How System Prompts Reveal Model Biases

Developers of coding agents use system prompts to patch bad behavior or force good behavior. Some of these patches are clear examples of fighting-the-weights, where one has to repeat the instructions, or say it in ALL CAPS, or use forceful language like MUST, NEVER, ALWAYS, etc.

This struggle proves that the model is biased in specific ways. Knowing these biases is very useful since we use these models for work every day. Further, looking at these scars lets us make meaningful conjectures about why the model is biased, and that might reveal hidden details about the data it learned from, or how it was trained.
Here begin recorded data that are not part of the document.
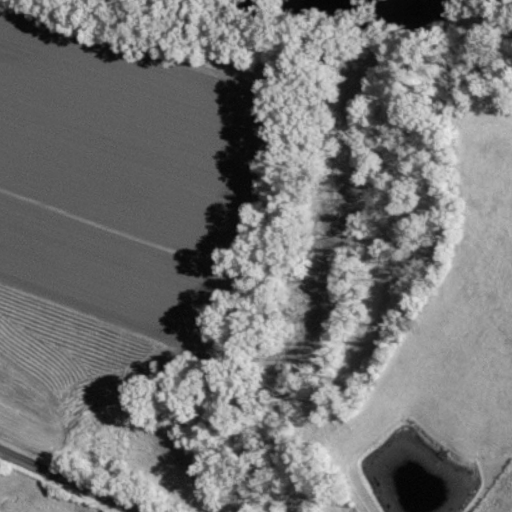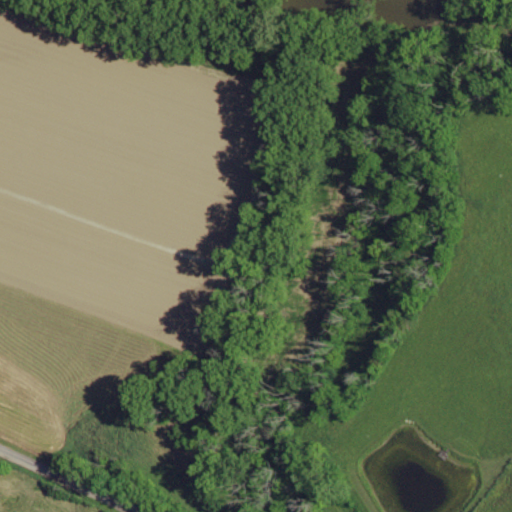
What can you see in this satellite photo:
road: (67, 478)
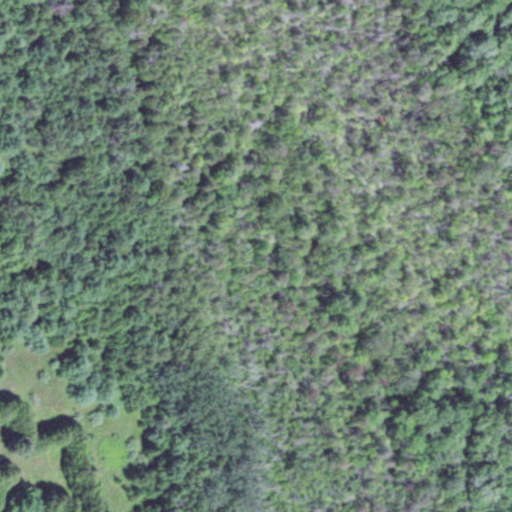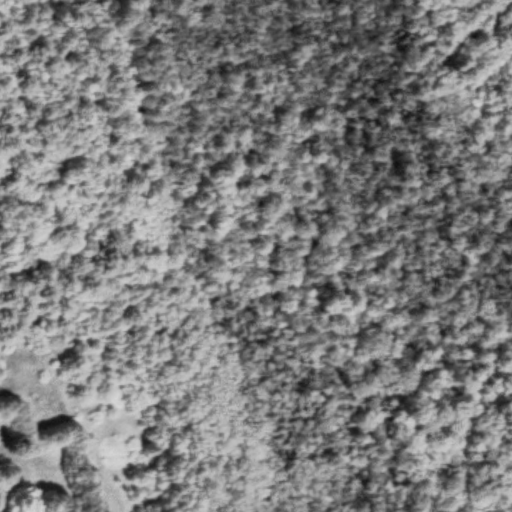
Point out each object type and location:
park: (256, 256)
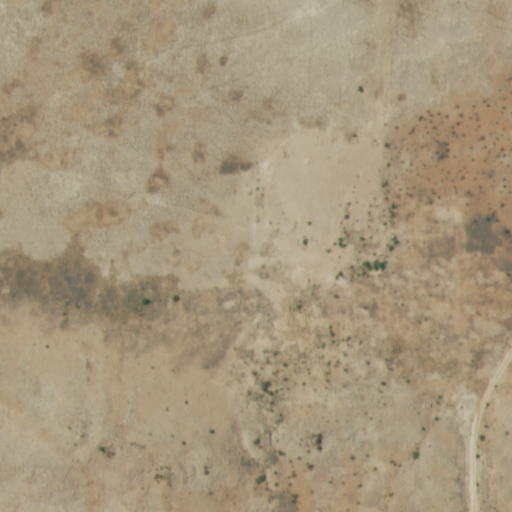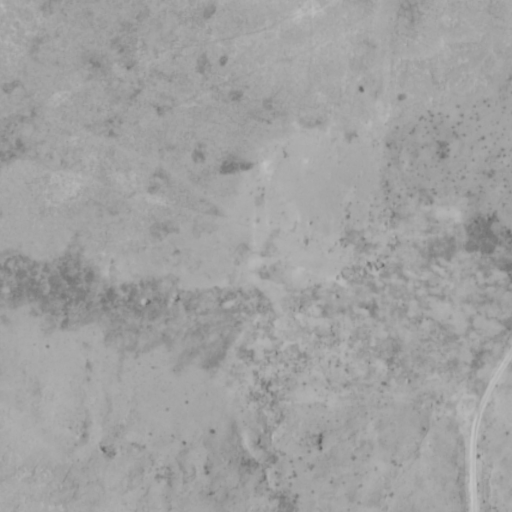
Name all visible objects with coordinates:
road: (470, 425)
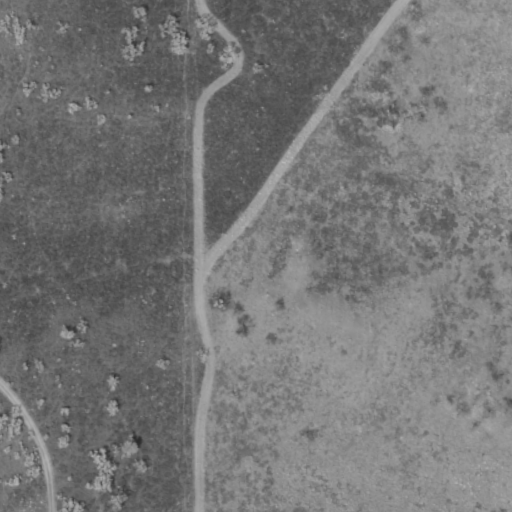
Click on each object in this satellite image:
road: (19, 458)
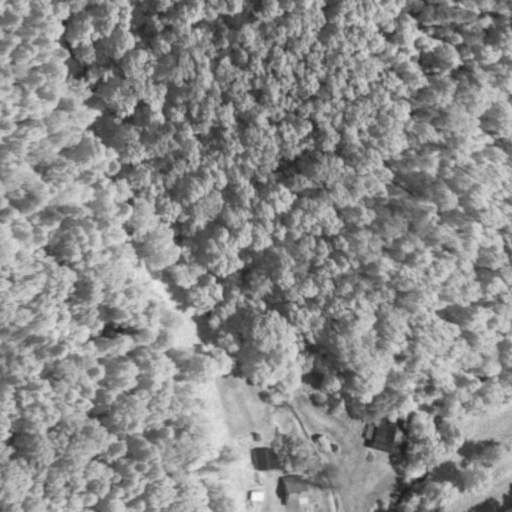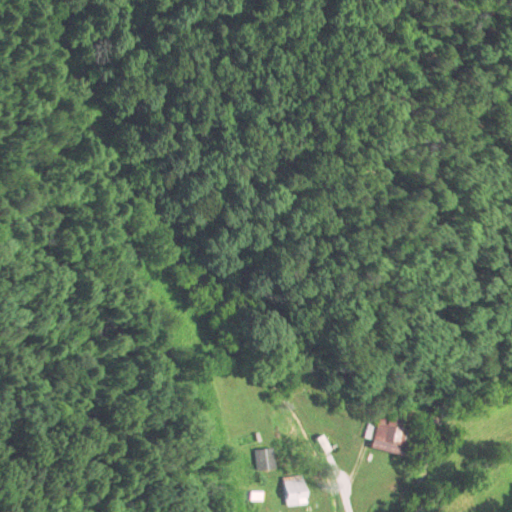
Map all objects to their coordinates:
building: (385, 434)
building: (261, 457)
building: (291, 489)
road: (509, 510)
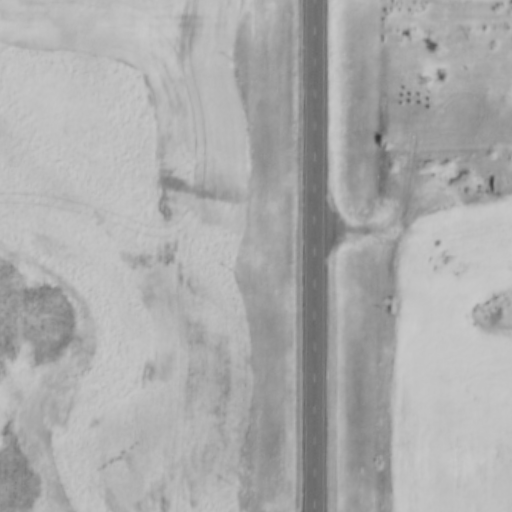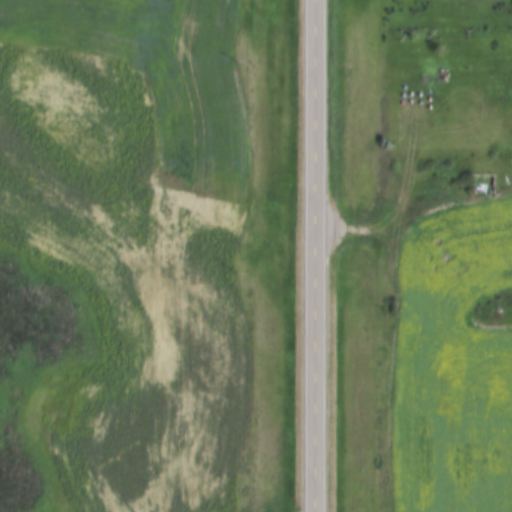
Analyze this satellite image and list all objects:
road: (411, 226)
road: (310, 256)
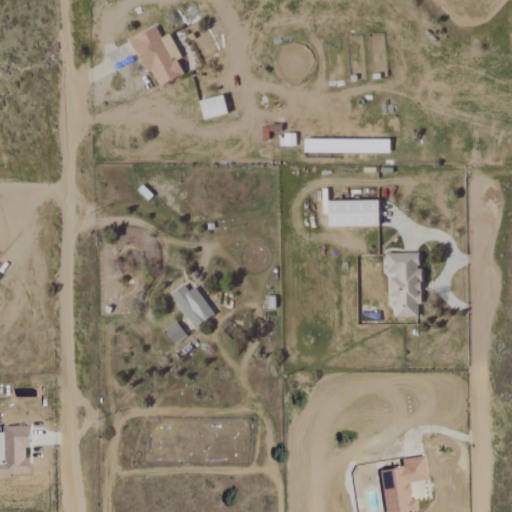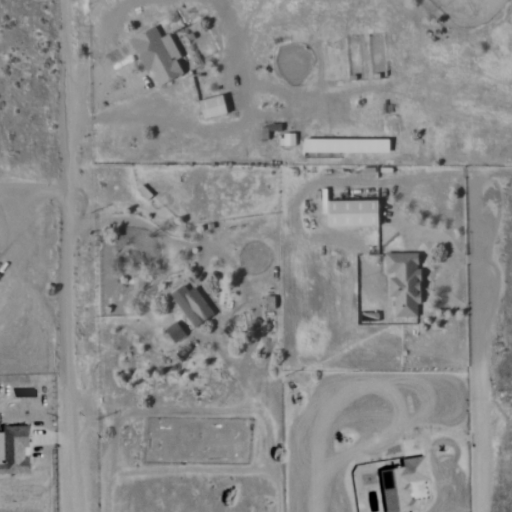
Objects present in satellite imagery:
building: (157, 55)
building: (212, 108)
building: (287, 140)
building: (345, 147)
road: (33, 187)
building: (352, 213)
road: (119, 221)
road: (66, 256)
building: (403, 282)
building: (191, 305)
building: (174, 332)
road: (481, 340)
building: (13, 450)
building: (402, 484)
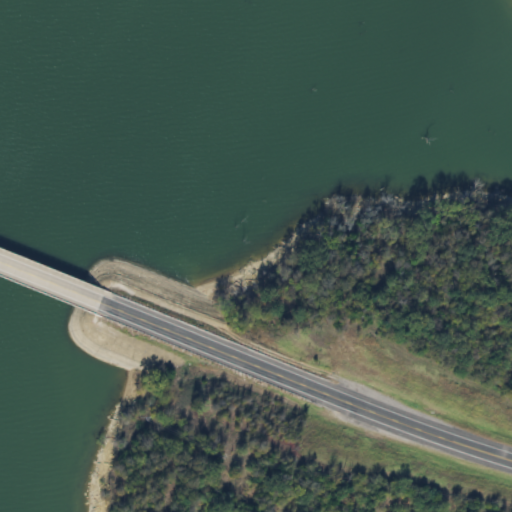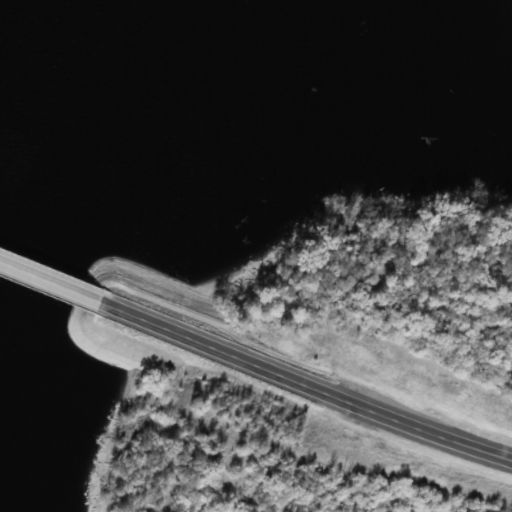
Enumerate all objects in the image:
road: (50, 286)
road: (306, 382)
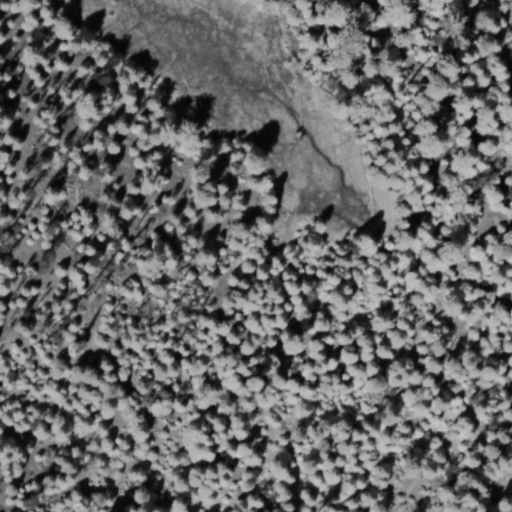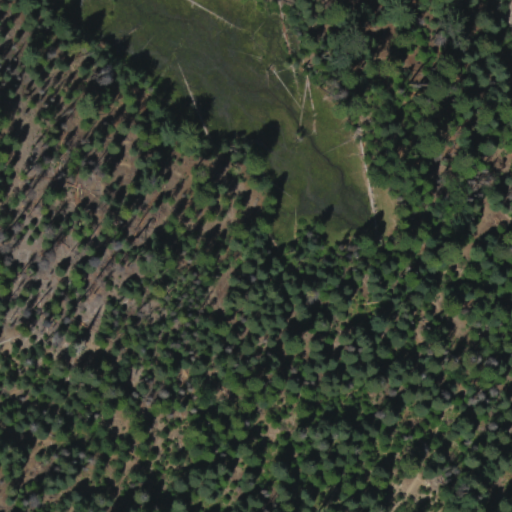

While there are several such topics that require fighting models, I’ll take up two topics in this post that appear across many system prompts: tool call parallelism, and comments in code.

Tool call parallelism

Models need to be told multiple times, and forcefully to batch tool calls, or to execute them in parallel. Here are relevant extracts from various system prompts:

  1. Claude Code
    • You can call multiple tools in a single response. - This line appears 7 times in the system prompt! Once in the generic tool use policy, and then it is repeated inside almost every tool’s instruction.
    • If you intend to call multiple tools and there are no dependencies between the calls, make all of the independent calls in the same response. - This is repeated 4 times, right next to the previous sentence.
    • Maximize use of parallel tool calls where possible to increase efficiency
    • If the user specifies that they want you to run tools "in parallel", you MUST send a single message with multiple tool use content blocks. – This is repeated twice.
    • For example, if you need to launch multiple agents in parallel, send a single message with multiple Task tool calls. This appears in 3 different ways in 3 different tool instructions.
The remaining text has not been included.